[Extracted data entries]
>>>

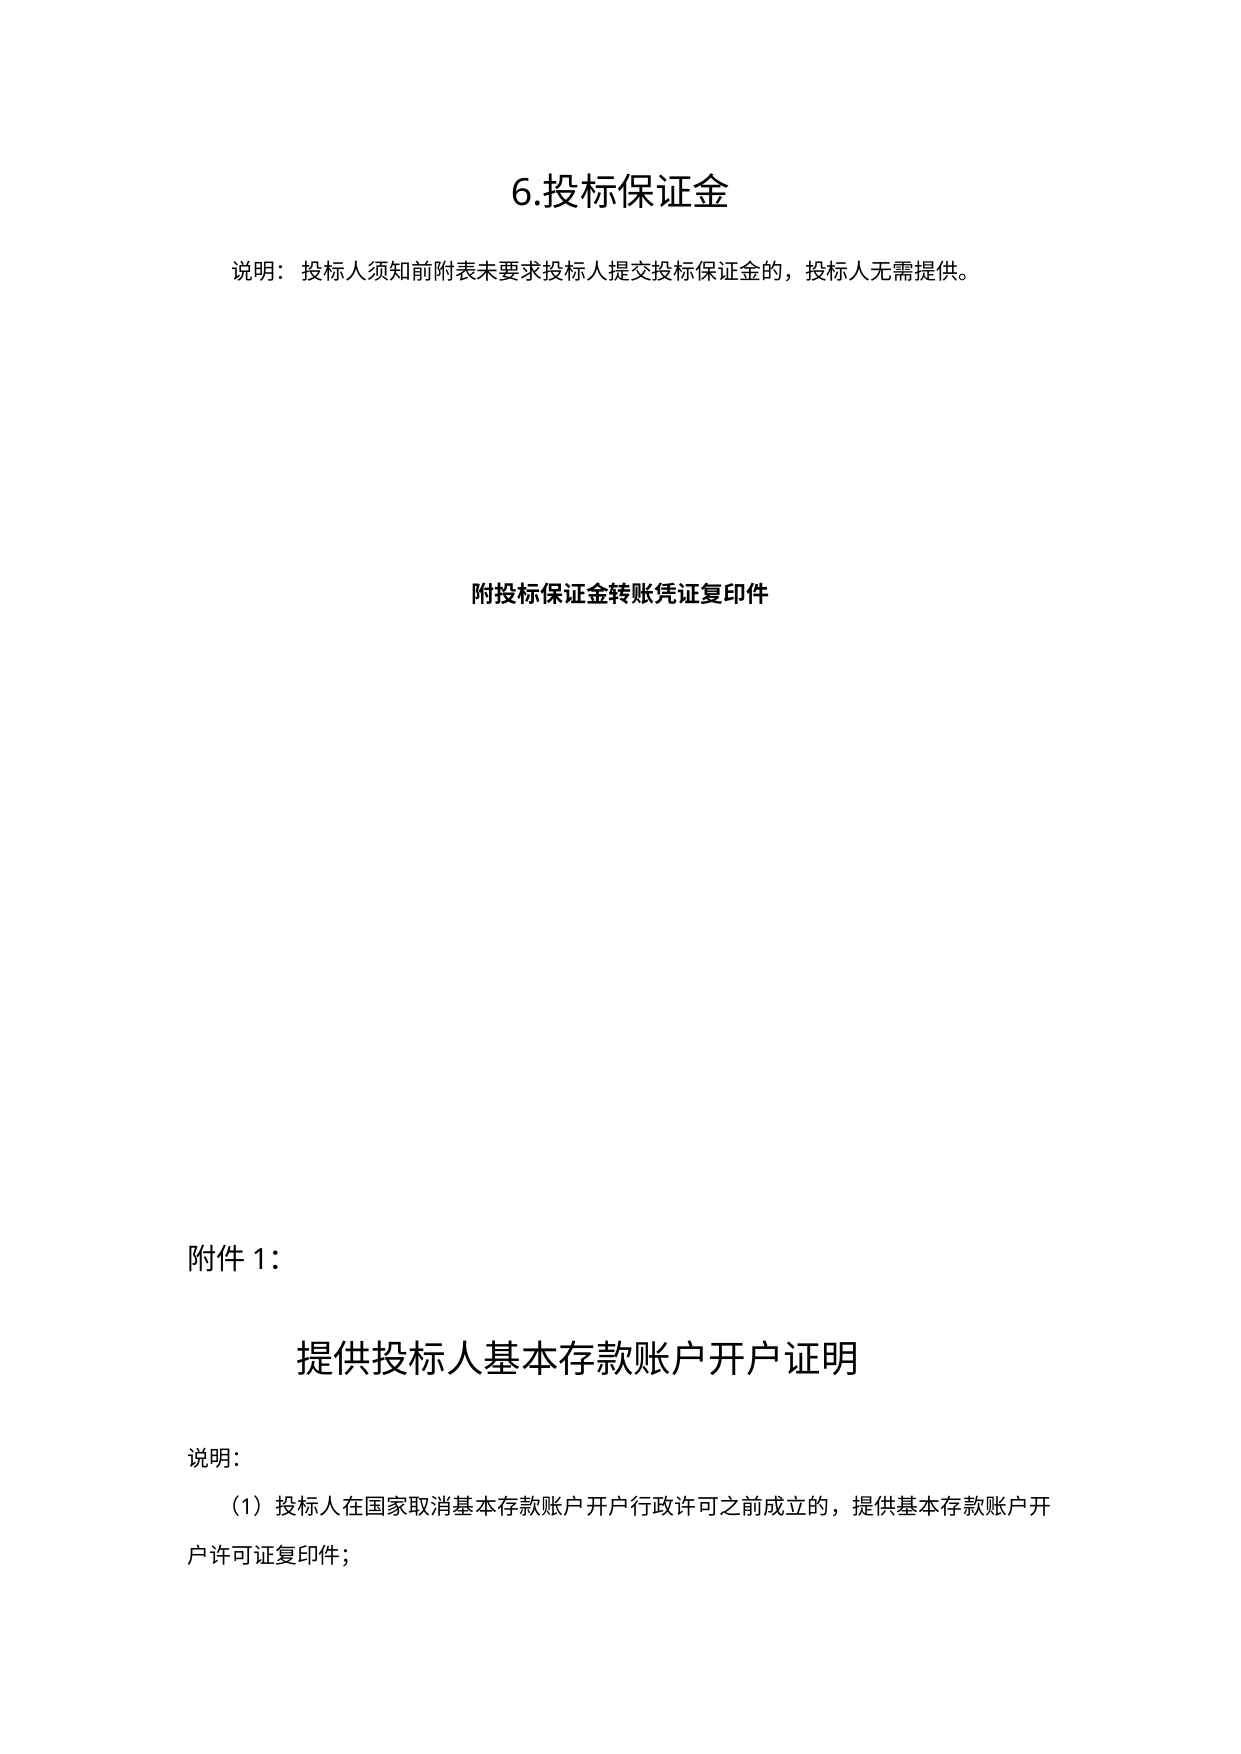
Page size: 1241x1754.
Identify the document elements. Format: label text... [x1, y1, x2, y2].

text 附件1： [187, 1224, 1053, 1289]
text （1）投标人在国家取消基本存款账户开户行政许可之前成立的，提供基本存款账户开户许可证复印件； [187, 1489, 1053, 1570]
text 提供投标人基本存款账户开户证明 [187, 1323, 1053, 1388]
text 6.投标保证金 [187, 162, 1053, 216]
text 说明： [187, 1440, 1053, 1473]
text 说明： 投标人须知前附表未要求投标人提交投标保证金的，投标人无需提供。 [187, 254, 1053, 286]
text 附投标保证金转账凭证复印件 [187, 559, 1053, 624]
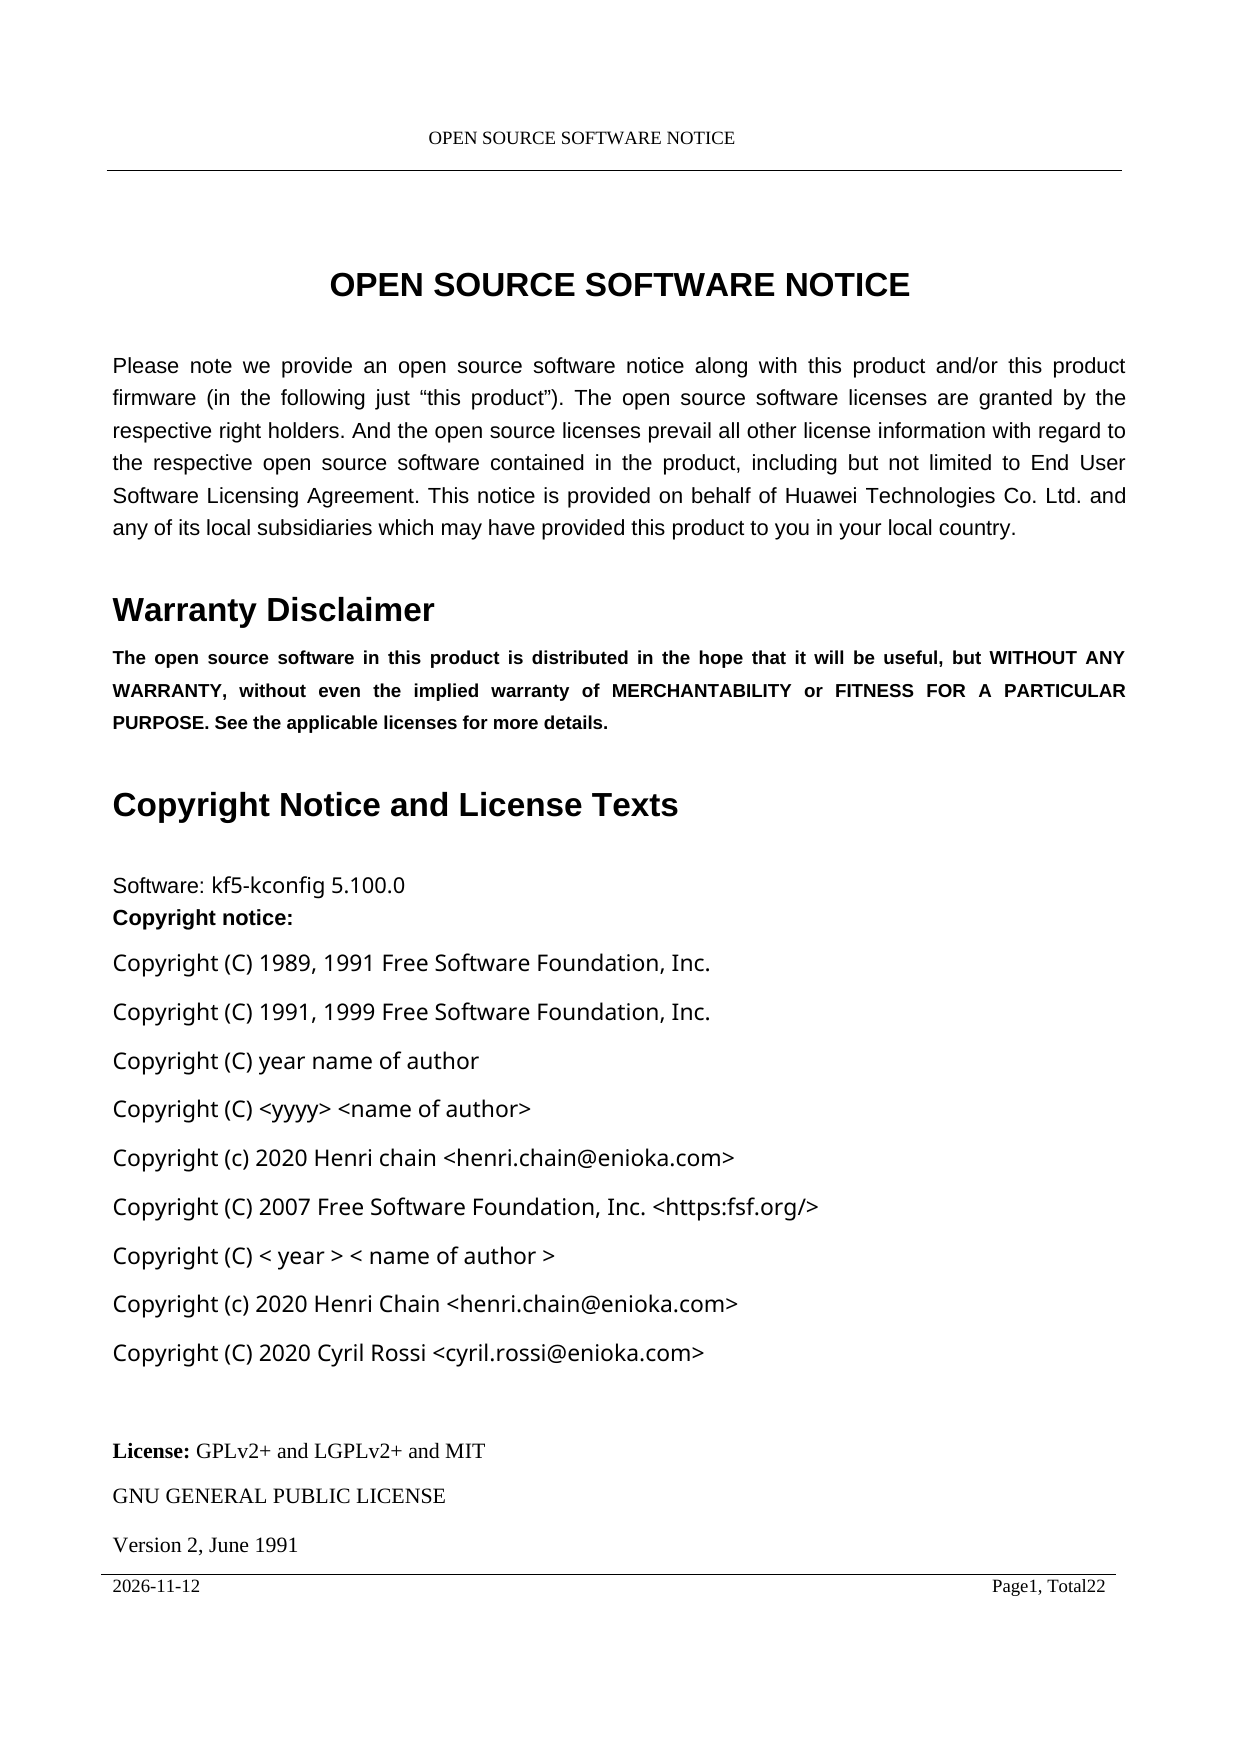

<<<

The task
Each record is to be written out exactly. No picture goes in.

Written response
Page size: 1241x1754.
Identify the document elements. Format: label text... [x1, y1, x2, y2].

text 附件1： [187, 1224, 1053, 1289]
text （1）投标人在国家取消基本存款账户开户行政许可之前成立的，提供基本存款账户开户许可证复印件； [187, 1489, 1053, 1570]
text 提供投标人基本存款账户开户证明 [187, 1323, 1053, 1388]
text 6.投标保证金 [187, 162, 1053, 216]
text 说明： [187, 1440, 1053, 1473]
text 说明： 投标人须知前附表未要求投标人提交投标保证金的，投标人无需提供。 [187, 254, 1053, 286]
text 附投标保证金转账凭证复印件 [187, 559, 1053, 624]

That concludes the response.